───── Extrait fourni

Après plus de six mois de flottement, le chef de la diplomatie russe Sergueï Lavrov s’apprête à nommer un nouvel ambassadeur à Bangui. Dans le même temps, le groupe paramilitaire russe Wagner, dont l’éminence grise Evgueni Prigozhin s’est rendu en RCA, revoit son dispositif sur place. Révélations.

Un visage bien connu des correspondants des médias internationaux à Moscou s’apprête à s’installer sur les bords de l’Oubangui : Alexander Bikantov, 61 ans, est pressenti pour devenir le nouvel ambassadeur russe à Bangui. Il devrait poser ses valises dans la capitale centrafricaine au mois de janvier. Si ce diplomate est un familier des journalistes, c’est parce qu’il est depuis 2014 le directeur adjoint du service de communication du ministère des affaires étrangères russe. Il a, à ce titre, régulièrement joué les avocats de la présence russe en Centrafrique.

C’est donc davantage un profil de communicant que de spécialiste de l’Afrique que privilégierait le chef de la diplomatie russe, Sergueï Lavrov, au moment où l’activisme russe dans le pays doit essuyer de violentes critiques internationales. Alexander Bikantov succédera à Vladimir Titorenko, dont les pratiques ont été jugées « peu diplomatiques » et qui est reparti cet été à Moscou. Titorenko a commis plusieurs dérapages de communication, allant jusqu’à prendre à partie l’opposition centrafricaine (AI du 14/05/21).

──────────
───── Informations extraites

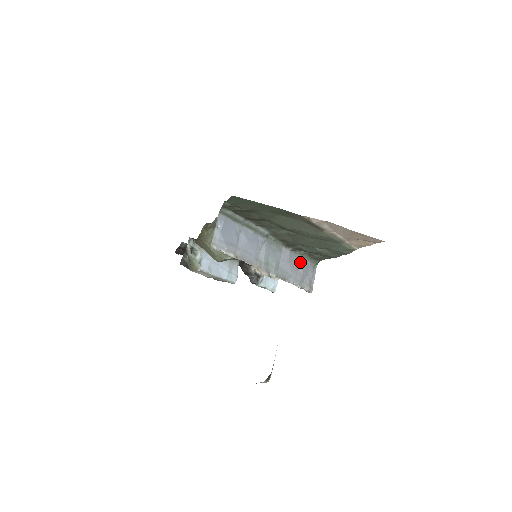
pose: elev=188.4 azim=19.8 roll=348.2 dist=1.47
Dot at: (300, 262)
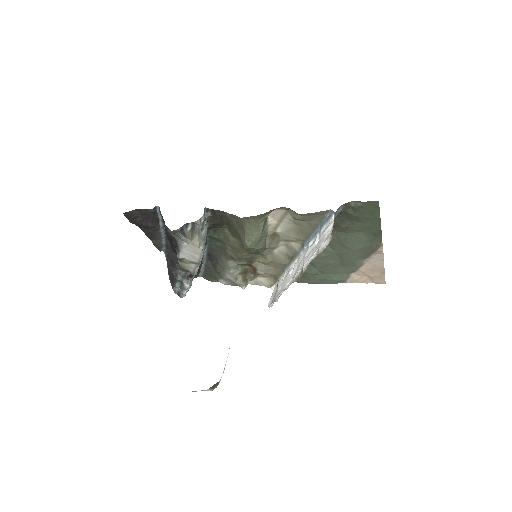
Dot at: occluded
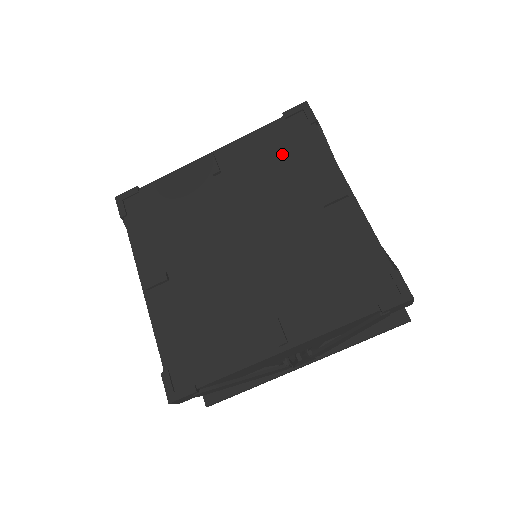
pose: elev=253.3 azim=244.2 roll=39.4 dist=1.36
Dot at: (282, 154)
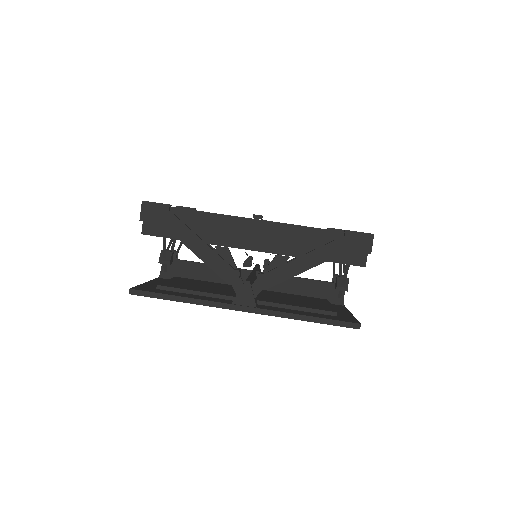
Dot at: occluded
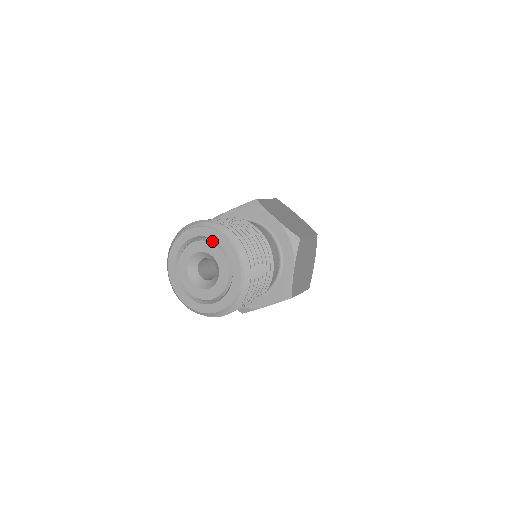
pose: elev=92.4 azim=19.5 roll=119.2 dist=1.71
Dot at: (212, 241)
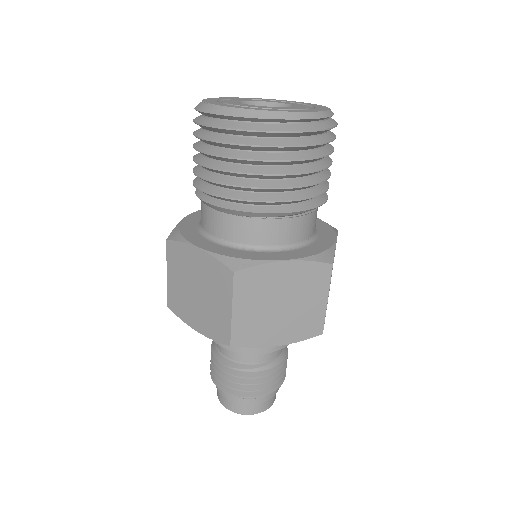
Dot at: occluded
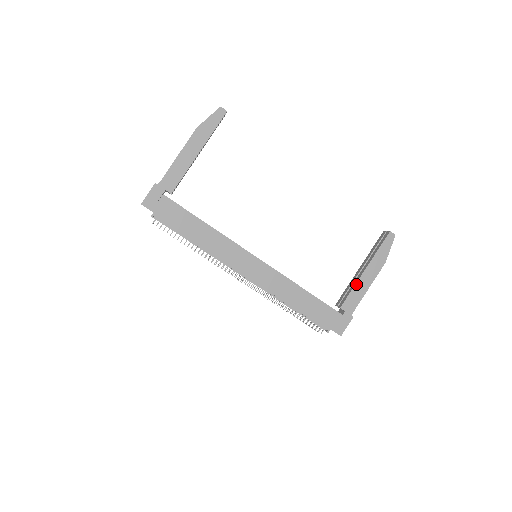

──────────

## Consigne donnée 1
Résumez en deux phrases l'article sur le futur ambassadeur russe à Bangui.
## Consigne donnée 2
Poursuivez l'article sur la nomination du nouvel ambassadeur russe à Bangui à partir de sa dernière phrase.

## Réponse 1
Alexander Bikantov, 61 ans, directeur adjoint du service de communication du ministère russe des affaires étrangères depuis 2014, est pressenti pour devenir ambassadeur de Russie à Bangui et devrait s'y installer en janvier, tandis que le groupe Wagner revoit son dispositif en Centrafrique. Sergueï Lavrov privilégierait ainsi un profil de communicant plutôt que de spécialiste de l'Afrique, au moment où l'activisme russe dans le pays essuie de violentes critiques internationales, et Bikantov succédera à Vladimir Titorenko, reparti à Moscou après plusieurs dérapages de communication.

## Réponse 2
Un contretemps lié à Wagner

La venue d’Alexander Bikantov semble cependant connaître quelques contretemps. Le diplomate devait initialement prendre ses fonctions à l’occasion de la fête nationale, le 1er décembre, à Bangui. Le défilé militaire s’est finalement déroulé sans lui. L’avant-veille de l’événement, le président russe Vladimir Poutine avait néanmoins pris soin de téléphoner en personne au chef de l’Etat centrafricain Faustin Archange Touadéra durant une trentaine de minutes.

Si l’arrivée de Bikantov a pris du retard et est encore sujet à caution, c’est que d’importantes dissensions ont émergé ces dernières semaines entre des diplomates et Wagner sur le dossier centrafricain (AI du 28/10/21). Vladimir Titorenko avait lui-même fait les frais de la diplomatie parallèle de la société paramilitaire russe dans le pays, qui l’avait obligé à collaborer avec l’ancien tout-puissant conseiller spécial à la sécurité nationale à la présidence, Valery Zakharov.

Prigozhin et Utkin à Bangui

De son côté, Wagner procède également à une réorganisation. Depuis le départ de Zakharov, qui en était le chef officieux, le dispositif de près de 2 000 hommes est dirigé par un trio : Dimitri SytyiVitaly Perfilev et Alexander Vassili, ancien membre des forces spéciales russes.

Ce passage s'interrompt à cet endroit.